Moscow, April 20, Interfax - Russian human rights ombudsman Tatyana Moskalkova doubts credibility of the reports on alleged disappearances of gay men in Chechnya.
"I have a feeling it could be a provocation, a false denunciation. We should go the full distance [...] I am not ready yet to draw conclusions, yet conclusions should be drawn. Were people really hurt or did someone try to speculate on the issue?" Moskalkova said at a meeting with members of the State Duma Committee on the Development of Civil Society and Public and Religious Organizations.
She said she was unable to conduct further check without knowing the names of people who had allegedly been hurt in Chechnya.
"Yes, they have promised to provide [the names], I can pay a visit, make an inquiry and view their documents. The law on protection of witnesses and victims in a criminal proceeding provides confidentiality and security; there are nine protective measures in all, which demonstrates that the country has created a mechanism to protect people who are afraid," Moskalkova said.
In her words, every inquiry related to the case has been made from abroad. The inquiries referred to the information that over 100 gay men had disappeared in Chechnya.

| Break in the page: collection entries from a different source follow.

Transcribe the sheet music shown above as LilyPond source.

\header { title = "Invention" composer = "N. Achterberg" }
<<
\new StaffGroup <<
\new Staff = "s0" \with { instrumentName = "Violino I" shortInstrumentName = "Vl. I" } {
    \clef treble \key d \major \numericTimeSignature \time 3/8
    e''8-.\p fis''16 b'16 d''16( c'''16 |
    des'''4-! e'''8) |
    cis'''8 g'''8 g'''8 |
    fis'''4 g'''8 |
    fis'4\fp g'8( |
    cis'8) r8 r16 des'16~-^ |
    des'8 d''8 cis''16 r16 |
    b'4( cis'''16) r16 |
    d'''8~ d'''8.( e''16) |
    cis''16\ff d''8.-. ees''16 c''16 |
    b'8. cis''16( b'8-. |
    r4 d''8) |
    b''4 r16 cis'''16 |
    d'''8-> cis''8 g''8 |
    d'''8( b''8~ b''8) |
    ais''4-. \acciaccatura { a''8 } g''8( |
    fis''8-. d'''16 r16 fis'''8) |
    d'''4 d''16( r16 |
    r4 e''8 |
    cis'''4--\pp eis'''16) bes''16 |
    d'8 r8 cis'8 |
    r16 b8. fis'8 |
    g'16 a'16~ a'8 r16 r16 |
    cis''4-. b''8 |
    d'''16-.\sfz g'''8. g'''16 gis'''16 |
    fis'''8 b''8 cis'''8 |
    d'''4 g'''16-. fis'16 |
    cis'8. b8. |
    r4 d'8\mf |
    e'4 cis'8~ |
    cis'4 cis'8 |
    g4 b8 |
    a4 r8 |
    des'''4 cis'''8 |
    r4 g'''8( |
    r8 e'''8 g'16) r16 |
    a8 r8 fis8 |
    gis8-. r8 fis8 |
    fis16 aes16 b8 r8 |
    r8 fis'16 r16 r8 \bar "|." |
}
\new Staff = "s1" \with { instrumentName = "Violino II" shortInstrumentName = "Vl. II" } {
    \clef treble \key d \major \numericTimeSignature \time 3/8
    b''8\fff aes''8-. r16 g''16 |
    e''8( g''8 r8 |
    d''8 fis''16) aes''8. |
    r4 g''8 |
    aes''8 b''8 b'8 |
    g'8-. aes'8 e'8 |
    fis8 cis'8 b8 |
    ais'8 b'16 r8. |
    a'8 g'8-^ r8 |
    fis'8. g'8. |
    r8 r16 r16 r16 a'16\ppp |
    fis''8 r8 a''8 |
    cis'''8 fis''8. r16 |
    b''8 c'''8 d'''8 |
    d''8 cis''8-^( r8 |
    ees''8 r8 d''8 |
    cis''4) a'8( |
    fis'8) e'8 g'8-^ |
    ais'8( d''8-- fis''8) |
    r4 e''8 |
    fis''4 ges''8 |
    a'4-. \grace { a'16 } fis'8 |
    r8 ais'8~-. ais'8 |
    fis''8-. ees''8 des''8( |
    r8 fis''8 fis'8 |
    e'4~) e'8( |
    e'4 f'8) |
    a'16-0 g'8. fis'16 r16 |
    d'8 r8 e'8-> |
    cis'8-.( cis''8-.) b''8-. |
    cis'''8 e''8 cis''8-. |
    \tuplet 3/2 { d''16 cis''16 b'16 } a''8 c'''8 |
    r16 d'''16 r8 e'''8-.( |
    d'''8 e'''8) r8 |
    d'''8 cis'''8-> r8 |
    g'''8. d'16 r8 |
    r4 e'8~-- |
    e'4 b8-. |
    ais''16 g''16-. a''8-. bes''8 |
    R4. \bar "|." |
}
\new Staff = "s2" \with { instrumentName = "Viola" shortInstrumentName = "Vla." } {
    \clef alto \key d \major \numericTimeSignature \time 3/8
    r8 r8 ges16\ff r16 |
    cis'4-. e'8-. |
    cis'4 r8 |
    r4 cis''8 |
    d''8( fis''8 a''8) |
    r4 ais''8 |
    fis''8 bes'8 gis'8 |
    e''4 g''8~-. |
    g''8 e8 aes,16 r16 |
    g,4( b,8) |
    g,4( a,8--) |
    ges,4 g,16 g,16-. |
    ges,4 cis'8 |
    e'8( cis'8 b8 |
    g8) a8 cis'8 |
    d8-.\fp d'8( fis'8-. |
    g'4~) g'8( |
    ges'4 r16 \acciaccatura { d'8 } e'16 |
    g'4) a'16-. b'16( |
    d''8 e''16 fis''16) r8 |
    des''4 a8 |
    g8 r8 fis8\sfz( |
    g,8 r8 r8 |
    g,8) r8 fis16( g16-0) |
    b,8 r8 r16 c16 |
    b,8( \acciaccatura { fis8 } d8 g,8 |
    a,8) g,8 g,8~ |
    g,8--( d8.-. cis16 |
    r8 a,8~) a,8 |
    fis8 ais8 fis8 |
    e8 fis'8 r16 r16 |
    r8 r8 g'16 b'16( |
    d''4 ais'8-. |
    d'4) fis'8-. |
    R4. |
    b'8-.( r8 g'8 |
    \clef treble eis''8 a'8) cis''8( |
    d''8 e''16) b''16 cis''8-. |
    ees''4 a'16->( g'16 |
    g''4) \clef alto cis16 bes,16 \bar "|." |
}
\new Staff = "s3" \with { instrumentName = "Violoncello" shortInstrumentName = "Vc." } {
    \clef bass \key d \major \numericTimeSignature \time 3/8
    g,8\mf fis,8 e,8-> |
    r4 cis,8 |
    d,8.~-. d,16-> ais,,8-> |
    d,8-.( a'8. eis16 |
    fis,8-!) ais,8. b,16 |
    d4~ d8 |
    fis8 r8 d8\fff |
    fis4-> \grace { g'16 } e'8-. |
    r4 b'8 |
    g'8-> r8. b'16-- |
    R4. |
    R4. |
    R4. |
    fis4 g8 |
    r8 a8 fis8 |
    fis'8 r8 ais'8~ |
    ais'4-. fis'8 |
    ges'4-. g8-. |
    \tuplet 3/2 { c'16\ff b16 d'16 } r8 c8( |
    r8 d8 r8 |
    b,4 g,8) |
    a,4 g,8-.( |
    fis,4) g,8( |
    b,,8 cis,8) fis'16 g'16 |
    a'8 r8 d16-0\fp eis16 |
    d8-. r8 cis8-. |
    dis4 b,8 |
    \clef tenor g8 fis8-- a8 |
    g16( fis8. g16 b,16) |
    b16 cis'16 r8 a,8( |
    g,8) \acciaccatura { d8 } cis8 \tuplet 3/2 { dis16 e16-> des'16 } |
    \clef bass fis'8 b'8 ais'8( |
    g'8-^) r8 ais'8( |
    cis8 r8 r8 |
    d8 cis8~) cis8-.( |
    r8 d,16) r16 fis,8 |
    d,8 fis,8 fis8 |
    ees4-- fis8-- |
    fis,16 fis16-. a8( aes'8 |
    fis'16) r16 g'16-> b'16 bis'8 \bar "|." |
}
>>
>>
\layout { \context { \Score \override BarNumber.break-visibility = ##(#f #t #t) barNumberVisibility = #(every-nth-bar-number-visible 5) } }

"I have received inquiries from senior officials; actually, all of them were foreign. Local inquiries followed the lead of the foreign ones. There were inquiries from the British ambassador, [Council of Europe Secretary General Thorbjorn] Jagland, [Council of Europe Human Rights Commissioner Nils] Muiznieks, UN High Representative for Human Rights [Zeid bin Ra'ad], and Amnesty International regarding disappearance of over 100 gay men in Chechnya," Moskalkova said.
Moskalkova said she had made five inquiries within the limits of her powers and consistent with her rights, in particular with the Prosecutor General's Office, the Investigative Committee, the Interior Ministry and the Chechen prosecution service. All of them gave a negative answer and said that not a single crime of the sort had been registered.
"I have spoken with the initiators who told me they were afraid. They told me about disappearances and two prisons at concrete locations in Argun, which allegedly had torture zones. I contacted human rights activists and journalists working there; they visited the locations, searched every corner and found nothing," Moskalkova said.
She said on April 18 that no missing person reports had been filed with the police in Chechnya. She also said she had asked Novaya Gazeta for names of the victims, as the lack of that information was hindering further verification process.
A report posted in Novaya Gazeta said that about 100 persons suspected of being gay had been detained in Chechnya and at least three persons more were killed.
Chechnya head Ramzan Kadyrov denied reports on the detentions and murders of civilians in the republic at the April 19 meeting with Russian President Vladimir Putin in the Kremlin.